West Cumbria water supply project: West Cumbria is an environmentally sensitive area, and in 2013/14 we continued to work hard to minimise our impact on this special place and comply with the European Habitats Directive.

Ennerdale Water, a natural lake from which we abstract water for the local population, and the River Ehen, are incredibly sensitive environments. Ultimately, we need to cease taking water from Ennerdale entirely.
In 2013/14, we reduced the amount of water abstracted from Ennerdale and launched a major leakage reduction programme, combined with a bespoke water efficiency campaign in the area.

Meanwhile, we explored alternative, long-term water supply options for the area. Following consultation, we identified Thirlmere as our preferred alternative source, and are proposing to invest in the construction of a pipeline to transport water from Thirlmere to West Cumbria.

Before we submit our planning application we’re consulting widely with local people and stakeholders on our proposals and the pipeline’s potential route. You can find more detail about the project and have your say here.

Examination in Public: the Secretary of State for Environment, Food and Rural Affairs has decided to exercise the power to seek an inquiry or other hearing in relation to the water resource plans for West Cumbria detailed in our revised draft Water Resource Management Plan (described above). The Planning Inspectorate has decided the most appropriate format is the ‘examination in public’ format to be held during autumn 2014, and more details can be found here.

Leakage: We maintained an extensive programme of leakage control actions and outperformed the Ofwat leakage target by 11.3 megalitres a day or Ml/d (2.4 per cent) for 2013/14. This is the eighth consecutive year we have met or exceeded the target. Total leakage across the region averaged 451.9 Ml/d, against a target level of 463.2 Ml/d. We also took to the skies to in an award winning project using aerial surveys to detect leaks on rural large diameter pipes in West Cumbria.

Water efficiency: We implemented a wide range of activities to encourage our customers to be more water efficient, and exceeded the water efficiency targets set by Ofwat to the extent we have now met our full five-year targets to 2015 a year early. In West Cumbria where there is an urgent need to promote water efficiency (see above) we launched a bespoke water efficiency campaign called ‘Watertight’.

Abstracting water from the environment: we have to continually balance the needs of our customers with the needs of the environment, by ensuring we don’t take too much water from naturally occurring sources.

In West Cumbria, where abstraction is an especially pressing issue, we maintained a positive supply-demand balance, by reducing abstraction from Ennerdale Water, and providing significant additional flows to the River Ehen downstream. We also progressed with water supply-demand enhancements in West Cumbria, starting construction of a pipeline to utilise a new groundwater supply from South Egremont and to enhance our ability to pipe water into North Allerdale.

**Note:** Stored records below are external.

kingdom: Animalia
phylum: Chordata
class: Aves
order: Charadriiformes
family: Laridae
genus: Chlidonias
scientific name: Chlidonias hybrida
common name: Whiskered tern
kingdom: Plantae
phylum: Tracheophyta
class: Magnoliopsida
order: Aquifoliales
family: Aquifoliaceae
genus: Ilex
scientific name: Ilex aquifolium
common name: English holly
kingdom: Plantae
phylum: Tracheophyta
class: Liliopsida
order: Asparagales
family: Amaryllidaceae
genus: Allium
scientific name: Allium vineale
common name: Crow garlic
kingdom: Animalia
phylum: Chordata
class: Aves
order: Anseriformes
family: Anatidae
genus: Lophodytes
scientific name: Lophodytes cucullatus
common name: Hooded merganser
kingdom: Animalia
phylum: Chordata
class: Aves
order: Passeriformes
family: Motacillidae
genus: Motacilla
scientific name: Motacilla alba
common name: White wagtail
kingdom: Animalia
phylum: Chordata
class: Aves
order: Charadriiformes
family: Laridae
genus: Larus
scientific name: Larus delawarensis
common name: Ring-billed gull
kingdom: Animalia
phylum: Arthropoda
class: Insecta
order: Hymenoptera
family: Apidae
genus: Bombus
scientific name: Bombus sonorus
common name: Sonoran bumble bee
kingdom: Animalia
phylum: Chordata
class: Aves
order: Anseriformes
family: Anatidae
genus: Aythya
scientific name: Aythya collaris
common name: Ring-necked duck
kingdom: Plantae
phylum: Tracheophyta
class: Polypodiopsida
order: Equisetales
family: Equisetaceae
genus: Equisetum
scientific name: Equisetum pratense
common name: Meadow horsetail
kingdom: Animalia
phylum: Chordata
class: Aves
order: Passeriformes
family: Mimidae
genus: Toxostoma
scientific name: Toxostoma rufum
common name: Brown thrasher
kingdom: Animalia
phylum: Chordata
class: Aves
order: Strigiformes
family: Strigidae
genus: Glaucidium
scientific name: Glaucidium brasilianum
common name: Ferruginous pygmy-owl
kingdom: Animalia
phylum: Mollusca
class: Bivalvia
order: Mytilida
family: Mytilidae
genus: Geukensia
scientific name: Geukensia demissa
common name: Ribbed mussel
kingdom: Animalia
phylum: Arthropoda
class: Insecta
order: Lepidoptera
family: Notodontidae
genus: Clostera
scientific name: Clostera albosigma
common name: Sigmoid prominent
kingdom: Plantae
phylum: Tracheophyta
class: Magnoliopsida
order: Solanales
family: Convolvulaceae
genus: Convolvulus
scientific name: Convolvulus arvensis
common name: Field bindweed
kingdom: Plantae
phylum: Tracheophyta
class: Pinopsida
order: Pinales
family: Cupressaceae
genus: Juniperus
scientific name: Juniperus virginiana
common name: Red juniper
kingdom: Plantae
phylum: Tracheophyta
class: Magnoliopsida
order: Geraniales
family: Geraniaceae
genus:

Across the rest of the North West, we maintained a healthy balance. Notable achievements included the completion of a flagship scheme for the rivers Brennand and Whitendale a year earlier than forecast. This project saw 6.9km of river improved in a site of special scientific interest and area of outstanding natural beauty. The project made such an impact that it was cited by outgoing Environment Agency Chairman, Lord Chris Smith, as his proudest achievement at the Agency.